(Records for this task begins)
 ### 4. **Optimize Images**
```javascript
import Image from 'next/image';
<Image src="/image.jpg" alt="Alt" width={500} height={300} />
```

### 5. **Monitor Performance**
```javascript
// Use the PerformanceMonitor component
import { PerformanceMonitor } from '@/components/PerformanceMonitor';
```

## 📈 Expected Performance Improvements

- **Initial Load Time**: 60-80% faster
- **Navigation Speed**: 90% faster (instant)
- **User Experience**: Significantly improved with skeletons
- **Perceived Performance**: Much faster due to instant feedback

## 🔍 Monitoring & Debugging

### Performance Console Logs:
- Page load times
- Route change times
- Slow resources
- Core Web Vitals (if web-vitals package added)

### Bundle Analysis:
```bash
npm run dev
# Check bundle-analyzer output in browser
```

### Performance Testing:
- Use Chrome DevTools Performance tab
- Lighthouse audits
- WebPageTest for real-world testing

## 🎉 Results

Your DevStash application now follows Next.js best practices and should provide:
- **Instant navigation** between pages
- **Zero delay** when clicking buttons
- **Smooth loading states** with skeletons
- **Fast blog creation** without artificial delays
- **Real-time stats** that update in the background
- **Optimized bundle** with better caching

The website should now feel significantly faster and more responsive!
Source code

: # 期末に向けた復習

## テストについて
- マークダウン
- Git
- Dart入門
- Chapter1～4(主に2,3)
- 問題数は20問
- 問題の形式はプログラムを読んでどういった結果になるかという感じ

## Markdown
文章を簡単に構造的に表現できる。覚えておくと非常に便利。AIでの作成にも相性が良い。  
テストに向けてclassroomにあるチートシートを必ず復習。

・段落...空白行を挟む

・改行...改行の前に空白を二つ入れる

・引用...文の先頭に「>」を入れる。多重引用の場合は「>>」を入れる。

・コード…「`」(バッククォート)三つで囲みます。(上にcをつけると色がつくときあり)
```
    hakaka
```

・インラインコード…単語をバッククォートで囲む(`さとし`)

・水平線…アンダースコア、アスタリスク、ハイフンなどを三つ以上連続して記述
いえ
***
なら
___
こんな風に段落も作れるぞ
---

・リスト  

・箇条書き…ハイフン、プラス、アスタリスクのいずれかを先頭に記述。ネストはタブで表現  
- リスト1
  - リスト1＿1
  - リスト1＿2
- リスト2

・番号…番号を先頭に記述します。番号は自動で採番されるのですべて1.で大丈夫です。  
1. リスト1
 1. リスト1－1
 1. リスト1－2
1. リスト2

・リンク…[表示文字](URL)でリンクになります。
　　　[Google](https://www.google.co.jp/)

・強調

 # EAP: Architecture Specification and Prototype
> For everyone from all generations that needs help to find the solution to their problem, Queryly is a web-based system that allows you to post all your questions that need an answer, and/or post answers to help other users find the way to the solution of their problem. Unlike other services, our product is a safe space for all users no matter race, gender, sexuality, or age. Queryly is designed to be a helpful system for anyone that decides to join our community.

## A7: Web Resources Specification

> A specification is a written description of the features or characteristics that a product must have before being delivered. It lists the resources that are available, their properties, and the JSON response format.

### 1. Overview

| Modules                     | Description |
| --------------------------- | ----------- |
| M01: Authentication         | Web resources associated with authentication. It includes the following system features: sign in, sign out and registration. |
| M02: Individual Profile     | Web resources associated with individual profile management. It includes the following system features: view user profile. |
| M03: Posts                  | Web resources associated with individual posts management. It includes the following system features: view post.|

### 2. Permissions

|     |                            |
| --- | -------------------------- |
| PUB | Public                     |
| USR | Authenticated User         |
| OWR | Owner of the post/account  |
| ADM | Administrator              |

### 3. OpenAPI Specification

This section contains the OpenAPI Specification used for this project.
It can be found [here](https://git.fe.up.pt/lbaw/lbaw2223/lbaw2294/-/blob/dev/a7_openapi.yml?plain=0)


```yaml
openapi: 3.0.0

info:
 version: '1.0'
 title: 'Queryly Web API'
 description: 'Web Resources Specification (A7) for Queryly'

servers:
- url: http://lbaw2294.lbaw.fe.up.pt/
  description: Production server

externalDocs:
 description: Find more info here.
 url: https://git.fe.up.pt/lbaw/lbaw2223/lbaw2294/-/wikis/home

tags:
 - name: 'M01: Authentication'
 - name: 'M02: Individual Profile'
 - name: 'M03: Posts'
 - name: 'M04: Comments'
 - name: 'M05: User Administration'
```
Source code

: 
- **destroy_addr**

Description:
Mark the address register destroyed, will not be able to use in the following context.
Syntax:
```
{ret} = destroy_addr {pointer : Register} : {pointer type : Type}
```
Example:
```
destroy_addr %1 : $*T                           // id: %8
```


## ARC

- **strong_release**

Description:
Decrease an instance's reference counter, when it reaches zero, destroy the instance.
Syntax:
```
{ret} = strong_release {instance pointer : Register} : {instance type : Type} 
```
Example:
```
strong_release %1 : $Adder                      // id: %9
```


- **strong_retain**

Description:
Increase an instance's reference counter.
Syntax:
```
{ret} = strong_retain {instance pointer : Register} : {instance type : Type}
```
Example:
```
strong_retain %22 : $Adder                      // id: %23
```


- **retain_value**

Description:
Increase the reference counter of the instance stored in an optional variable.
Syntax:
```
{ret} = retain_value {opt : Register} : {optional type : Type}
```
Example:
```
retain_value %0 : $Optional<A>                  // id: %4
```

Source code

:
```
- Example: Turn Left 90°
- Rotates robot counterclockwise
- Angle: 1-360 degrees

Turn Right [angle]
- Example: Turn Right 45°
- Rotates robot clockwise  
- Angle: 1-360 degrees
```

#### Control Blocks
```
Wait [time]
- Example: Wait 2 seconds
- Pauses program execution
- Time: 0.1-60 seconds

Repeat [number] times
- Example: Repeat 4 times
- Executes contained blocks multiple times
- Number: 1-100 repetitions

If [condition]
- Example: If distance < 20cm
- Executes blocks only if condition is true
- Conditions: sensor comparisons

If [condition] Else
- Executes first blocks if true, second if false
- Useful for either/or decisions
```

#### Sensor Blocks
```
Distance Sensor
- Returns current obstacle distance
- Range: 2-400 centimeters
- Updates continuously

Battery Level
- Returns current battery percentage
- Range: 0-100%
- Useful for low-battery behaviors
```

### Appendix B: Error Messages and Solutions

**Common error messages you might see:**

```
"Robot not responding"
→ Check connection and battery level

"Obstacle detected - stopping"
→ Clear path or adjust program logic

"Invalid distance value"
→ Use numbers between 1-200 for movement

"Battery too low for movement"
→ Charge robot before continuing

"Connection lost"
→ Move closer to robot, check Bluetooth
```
(Records for this task ends)
[What this task involves]: Copy out each line of the records where the string "that" appears.

[Response below]:
- **Real-time stats** that update in the background
> For everyone from all generations that needs help to find the solution to their problem, Queryly is a web-based system that allows you to post all your questions that need an answer, and/or post answers to help other users find the way to the solution of their problem. Unlike other services, our product is a safe space for all users no matter race, gender, sexuality, or age. Queryly is designed to be a helpful system for anyone that decides to join our community.
> A specification is a written description of the features or characteristics that a product must have before being delivered. It lists the resources that are available, their properties, and the JSON response format.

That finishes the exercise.